Tests are the immune system — they reject bugs, not document them.
Test Truth Table
| Code | Test | Interpretation |
|---|---|---|
| Working | Green | Good |
| Buggy | Red | Good (bug exposed) |
| Working | Red | Wrong expectations |
| Buggy | Green | DANGEROUS |
| Unknown | Red | STOP — use Analysis Framework below |
ANTI-PATTERN: The most dangerous instinct is to "fix" failing tests by accepting whatever source currently does.
When Tests Fail
Ask for context:
- Is the code in production? Not a guarantee of correctness, yet to consider
- Is the test much more recent than the source code? Could explain wrong expectations
Default heuristic: Tests encode intent; assume the test is correct until evidence suggests otherwise. Source drifts; tests usually don't drift without reason.
Analysis Framework:
- Examine both logics independently
- Consider system design: method contract, error patterns
- Identify sounder logic given context
- When uncertain, ask user
- Type hints may be wrong — verify actual runtime behavior before trusting signatures
Test Modification
FORBIDDEN without approval:
- Changing assertions to match buggy behavior
- Weakening expectations
- Adding exception handlers to mask failures
Allowed: Fresh repro tests capturing current failure (existing tests untouched).
Writing Tests
Quality Standards:
- Deterministic, behavioral testing over type checking
- Exception testing with message validation:
pytest.raises(ValueError, match="...") - Systematic edge cases: None, boundaries, dates
- Branch coverage: success and failure paths
Assertion Strength: Would this assertion pass for a broken implementation? If yes (tautology, type-only, existence-only, shape-only), strengthen it.

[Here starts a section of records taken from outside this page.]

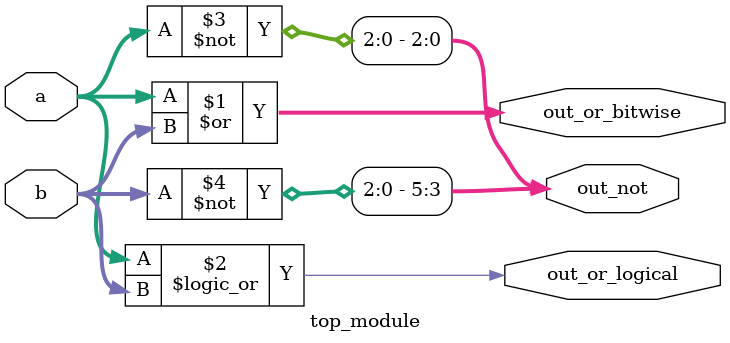
<source format=sv>
module top_module(
    input [2:0] a, 
    input [2:0] b, 
    output [2:0] out_or_bitwise,
    output out_or_logical,
    output [5:0] out_not
);

assign out_or_bitwise = a | b;
assign out_or_logical = a || b;
assign out_not = {~b, ~a};

endmodule

</source>
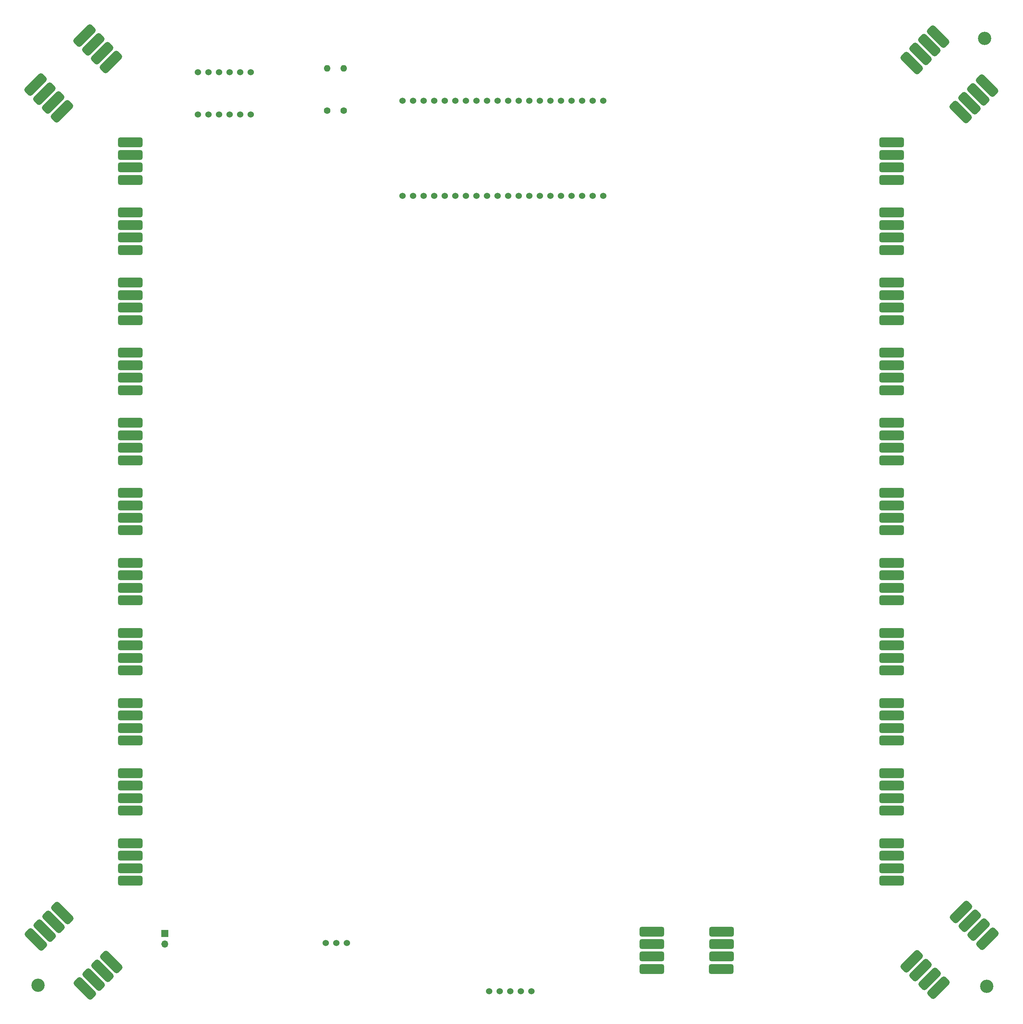
<source format=gbr>
%TF.GenerationSoftware,KiCad,Pcbnew,(6.0.1)*%
%TF.CreationDate,2022-02-23T09:05:59+01:00*%
%TF.ProjectId,ZigerWordClock,5a696765-7257-46f7-9264-436c6f636b2e,1.0*%
%TF.SameCoordinates,Original*%
%TF.FileFunction,Soldermask,Top*%
%TF.FilePolarity,Negative*%
%FSLAX46Y46*%
G04 Gerber Fmt 4.6, Leading zero omitted, Abs format (unit mm)*
G04 Created by KiCad (PCBNEW (6.0.1)) date 2022-02-23 09:05:59*
%MOMM*%
%LPD*%
G01*
G04 APERTURE LIST*
G04 Aperture macros list*
%AMRoundRect*
0 Rectangle with rounded corners*
0 $1 Rounding radius*
0 $2 $3 $4 $5 $6 $7 $8 $9 X,Y pos of 4 corners*
0 Add a 4 corners polygon primitive as box body*
4,1,4,$2,$3,$4,$5,$6,$7,$8,$9,$2,$3,0*
0 Add four circle primitives for the rounded corners*
1,1,$1+$1,$2,$3*
1,1,$1+$1,$4,$5*
1,1,$1+$1,$6,$7*
1,1,$1+$1,$8,$9*
0 Add four rect primitives between the rounded corners*
20,1,$1+$1,$2,$3,$4,$5,0*
20,1,$1+$1,$4,$5,$6,$7,0*
20,1,$1+$1,$6,$7,$8,$9,0*
20,1,$1+$1,$8,$9,$2,$3,0*%
G04 Aperture macros list end*
%ADD10C,1.600000*%
%ADD11O,1.600000X1.600000*%
%ADD12RoundRect,0.600000X2.400000X0.600000X-2.400000X0.600000X-2.400000X-0.600000X2.400000X-0.600000X0*%
%ADD13C,3.200000*%
%ADD14RoundRect,0.600000X2.121320X-1.272792X-1.272792X2.121320X-2.121320X1.272792X1.272792X-2.121320X0*%
%ADD15RoundRect,0.600000X-2.121320X1.272792X1.272792X-2.121320X2.121320X-1.272792X-1.272792X2.121320X0*%
%ADD16C,1.524000*%
%ADD17RoundRect,0.600000X-2.400000X-0.600000X2.400000X-0.600000X2.400000X0.600000X-2.400000X0.600000X0*%
%ADD18RoundRect,0.600000X-1.272792X-2.121320X2.121320X1.272792X1.272792X2.121320X-2.121320X-1.272792X0*%
%ADD19RoundRect,0.600000X1.272792X2.121320X-2.121320X-1.272792X-1.272792X-2.121320X2.121320X1.272792X0*%
%ADD20R,1.700000X1.700000*%
%ADD21O,1.700000X1.700000*%
G04 APERTURE END LIST*
D10*
%TO.C,R1*%
X120000000Y-53160000D03*
D11*
X120000000Y-43000000D03*
%TD*%
D12*
%TO.C,U11*%
X251688600Y-178706780D03*
X68688600Y-178706780D03*
X251688600Y-184706780D03*
X68688600Y-184706780D03*
X251688600Y-181706780D03*
X68688600Y-181706780D03*
X251688600Y-187706780D03*
X68688600Y-187706780D03*
%TD*%
D13*
%TO.C,REF\u002A\u002A*%
X274066000Y-35814000D03*
%TD*%
D14*
%TO.C,U6*%
X64125350Y-257786389D03*
X52316666Y-245977705D03*
X59882709Y-262029029D03*
X48074026Y-250220346D03*
X62004029Y-259907709D03*
X50195346Y-248099026D03*
X57716134Y-264105095D03*
X45952705Y-252341666D03*
%TD*%
D15*
%TO.C,U3*%
X256531584Y-41675506D03*
X268340268Y-53484190D03*
X260774225Y-37432866D03*
X272582908Y-49241549D03*
X258652905Y-39554186D03*
X270461588Y-51362869D03*
X262940800Y-35356800D03*
X274704229Y-47120229D03*
%TD*%
D16*
%TO.C,U20*%
X115697000Y-253238000D03*
X118237000Y-253238000D03*
X120777000Y-253238000D03*
%TD*%
D13*
%TO.C,REF\u002A\u002A*%
X274574000Y-263652000D03*
%TD*%
D12*
%TO.C,U10*%
X251688600Y-145021300D03*
X68688600Y-145021300D03*
X251688600Y-151021300D03*
X68688600Y-151021300D03*
X251688600Y-148021300D03*
X68688600Y-148021300D03*
X251688600Y-154021300D03*
X68688600Y-154021300D03*
%TD*%
%TO.C,U7*%
X210807800Y-250469400D03*
X194107800Y-250469400D03*
X210807800Y-256469400D03*
X194107800Y-256469400D03*
X210807800Y-253469400D03*
X194107800Y-253469400D03*
X210743800Y-259469400D03*
X194107800Y-259469400D03*
%TD*%
D10*
%TO.C,R2*%
X116000000Y-53160000D03*
D11*
X116000000Y-43000000D03*
%TD*%
D17*
%TO.C,U13*%
X68688600Y-69807600D03*
X251688600Y-69807600D03*
X68688600Y-63807600D03*
X251688600Y-63807600D03*
X68688600Y-66807600D03*
X251688600Y-66807600D03*
X68688600Y-60807600D03*
X251688600Y-60807600D03*
%TD*%
D18*
%TO.C,U5*%
X52250116Y-53312284D03*
X64058800Y-41503600D03*
X48007476Y-49069643D03*
X59816159Y-37260960D03*
X50128796Y-51190963D03*
X61937479Y-39382280D03*
X45931410Y-46903068D03*
X57694839Y-35139639D03*
%TD*%
D13*
%TO.C,REF\u002A\u002A*%
X46482000Y-263398000D03*
%TD*%
D16*
%TO.C,U1*%
X154978654Y-264801230D03*
X162598654Y-264801230D03*
X160058654Y-264801230D03*
X157518654Y-264801230D03*
X165138654Y-264801230D03*
%TD*%
D17*
%TO.C,U15*%
X68688600Y-137178560D03*
X251688600Y-137178560D03*
X68688600Y-131178560D03*
X251688600Y-131178560D03*
X68688600Y-134178560D03*
X251688600Y-134178560D03*
X68688600Y-128178560D03*
X251688600Y-128178560D03*
%TD*%
%TO.C,U14*%
X68688600Y-103493080D03*
X251688600Y-103493080D03*
X68688600Y-97493080D03*
X251688600Y-97493080D03*
X68688600Y-100493080D03*
X251688600Y-100493080D03*
X68688600Y-94493080D03*
X251688600Y-94493080D03*
%TD*%
%TO.C,U17*%
X68688600Y-204549520D03*
X251688600Y-204549520D03*
X68688600Y-198549520D03*
X251688600Y-198549520D03*
X68688600Y-201549520D03*
X251688600Y-201549520D03*
X68688600Y-195549520D03*
X251688600Y-195549520D03*
%TD*%
D12*
%TO.C,U8*%
X251688600Y-77650340D03*
X68688600Y-77650340D03*
X251688600Y-83650340D03*
X68688600Y-83650340D03*
X251688600Y-80650340D03*
X68688600Y-80650340D03*
X251688600Y-86650340D03*
X68688600Y-86650340D03*
%TD*%
%TO.C,U12*%
X251688600Y-212392260D03*
X68688600Y-212392260D03*
X251688600Y-218392260D03*
X68688600Y-218392260D03*
X251688600Y-215392260D03*
X68688600Y-215392260D03*
X251688600Y-221392260D03*
X68688600Y-221392260D03*
%TD*%
%TO.C,U9*%
X251688600Y-111335820D03*
X68688600Y-111335820D03*
X251688600Y-117335820D03*
X68688600Y-117335820D03*
X251688600Y-114335820D03*
X68688600Y-114335820D03*
X251688600Y-120335820D03*
X68688600Y-120335820D03*
%TD*%
D17*
%TO.C,U18*%
X68688600Y-238235000D03*
X251688600Y-238235000D03*
X68688600Y-232235000D03*
X251688600Y-232235000D03*
X68688600Y-235235000D03*
X251688600Y-235235000D03*
X68688600Y-229235000D03*
X251688600Y-229235000D03*
%TD*%
%TO.C,U16*%
X68688600Y-170864040D03*
X251688600Y-170864040D03*
X68688600Y-164864040D03*
X251688600Y-164864040D03*
X68688600Y-167864040D03*
X251688600Y-167864040D03*
X68688600Y-161864040D03*
X251688600Y-161864040D03*
%TD*%
D19*
%TO.C,U19*%
X268401800Y-245770400D03*
X256593116Y-257579084D03*
X272644440Y-250013041D03*
X260835757Y-261821724D03*
X270523120Y-247891721D03*
X258714437Y-259700404D03*
X274720506Y-252179616D03*
X262957077Y-263943045D03*
%TD*%
D16*
%TO.C,U4*%
X84900000Y-54080000D03*
X87440000Y-54080000D03*
X89980000Y-54080000D03*
X92520000Y-54080000D03*
X95060000Y-54080000D03*
X97600000Y-54080000D03*
X97600000Y-43920000D03*
X95060000Y-43920000D03*
X92520000Y-43920000D03*
X89980000Y-43920000D03*
X87440000Y-43920000D03*
X84900000Y-43920000D03*
%TD*%
%TO.C,U2*%
X134141500Y-50760000D03*
X136681500Y-50760000D03*
X139221500Y-50760000D03*
X141761500Y-50760000D03*
X144301500Y-50760000D03*
X146841500Y-50760000D03*
X149381500Y-50760000D03*
X151921500Y-50760000D03*
X154461500Y-50760000D03*
X157001500Y-50760000D03*
X159541500Y-50760000D03*
X162081500Y-50760000D03*
X164621500Y-50760000D03*
X167161500Y-50760000D03*
X169701500Y-50760000D03*
X172241500Y-50760000D03*
X174781500Y-50760000D03*
X177321500Y-50760000D03*
X179861500Y-50760000D03*
X182401500Y-50760000D03*
X182401500Y-73620000D03*
X179861500Y-73620000D03*
X177321500Y-73620000D03*
X174781500Y-73620000D03*
X172241500Y-73620000D03*
X169701500Y-73620000D03*
X167161500Y-73620000D03*
X164621500Y-73620000D03*
X162081500Y-73620000D03*
X159541500Y-73620000D03*
X157001500Y-73620000D03*
X154461500Y-73620000D03*
X151921500Y-73620000D03*
X149381500Y-73620000D03*
X146841500Y-73620000D03*
X144301500Y-73620000D03*
X141761500Y-73620000D03*
X139221500Y-73620000D03*
X136681500Y-73620000D03*
X134141500Y-73620000D03*
%TD*%
D20*
%TO.C,J2*%
X76962000Y-250947000D03*
D21*
X76962000Y-253487000D03*
%TD*%
M02*

</source>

Mocking Discipline: Test the code, not the scaffolding. Heavy mock setup suggests you're testing assumptions about dependencies, not behavior. Mock external boundaries (APIs, DBs, filesystems), not internal logic.
Paired Coverage: For each positive test, consider a negative counterpart. Happy-path-only is a red flag for complex source.
Coverage Relevance: "Tests pass" ≠ "tests exercise changed code". For non-trivial changes, verify tests cover modified paths.
Signal Hierarchy: Integration failures > Unit failures for architectural changes. Green units with red integration = units work but don't compose.
Structure: Prefer GIVEN / WHEN / THEN blocks for readability. Omit a section when empty; the structure clarifies intent, not ceremony.
Template Principle: Identify one high-quality test file as reference. Match its patterns.
Flaky Tests: Flakiness is a bug, not noise. When encountered: isolate, report, do not retry-until-green. Flakiness masks real failures.